Election regs keep legislative panel debating
(AP) – A legislative subcommittee on Thursday approved dozens of regulations – many of which were necessary to implement new laws taking effect Jan. 1 – and debated into the evening election rules sought by the secretary of state.
Some Republicans argued that the voting rules proposed by Democratic Secretary of State Ross Miller would undermine the integrity of Nevada elections and invite voter fraud – claims state election officials say are baseless.
The Legislative Commission’s Subcommittee to Review Regulations approved regulations that increase fees for various agricultural inspections and allow deductions claimed by mining companies in calculating net proceeds taxes paid on minerals.
Still other rules deal with classification of some wildlife species; high school sports; and various professional licenses.
Most were approved in one umbrella vote.
Regulations on business licenses were postponed to a future meeting after critics said it would hurt small, home-based operators. Miller said the purpose of the regulation was to close loopholes that have allowed some businesses to skirt paying business license fees. Opponents countered a bill that would have implemented the same measures failed in the 2011 session, and argued the secretary of state was trying to circumvent the Legislature.
But it was the election provisions that generated the most debate.
“If this subcommittee, which is made up of four Democrats and two Republicans approves the regulations, they will be enacted and Nevada will have even more voter fraud than was experienced in the 2010 general election,” Woody Stroupe, vice chairman of the Clark County Republican Party, said in an email to supporters sent before the meeting.
Fraud allegations were raised in last year’s election by Sharron Angle, a tea party candidate for the U.S. Senate who lost to Sen. Harry Reid, the Democratic majority leader.
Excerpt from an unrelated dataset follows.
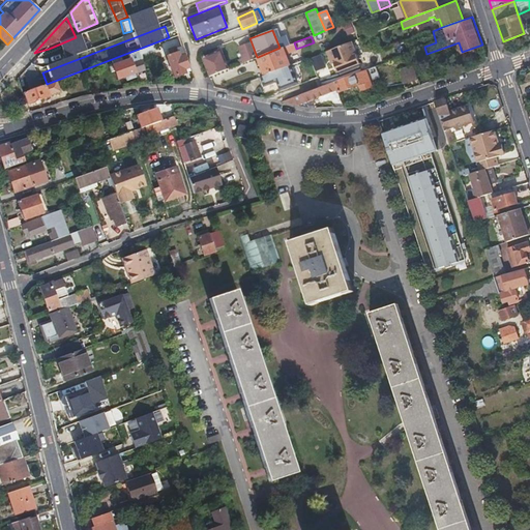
[(257,57),(251,40),(238,46),(244,62),(257,57)]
But election officials said there was no evidence the outcome was rigged, and no official complaints were made to poll workers or election overseers.
At earlier public hearings, critics argued the election regulations would make it easier for non-U.S. citizens to vote by extending poll hours for some tardy voters and allowing inactive voters to cast ballots without restrictions.
State election officials have denied the claims, saying the rule changes are largely housekeeping measures.
“It’s our intent to clarify the law. We believe these regulations will assist in this process,” Deputy Secretary of State Scott Gilles said last week.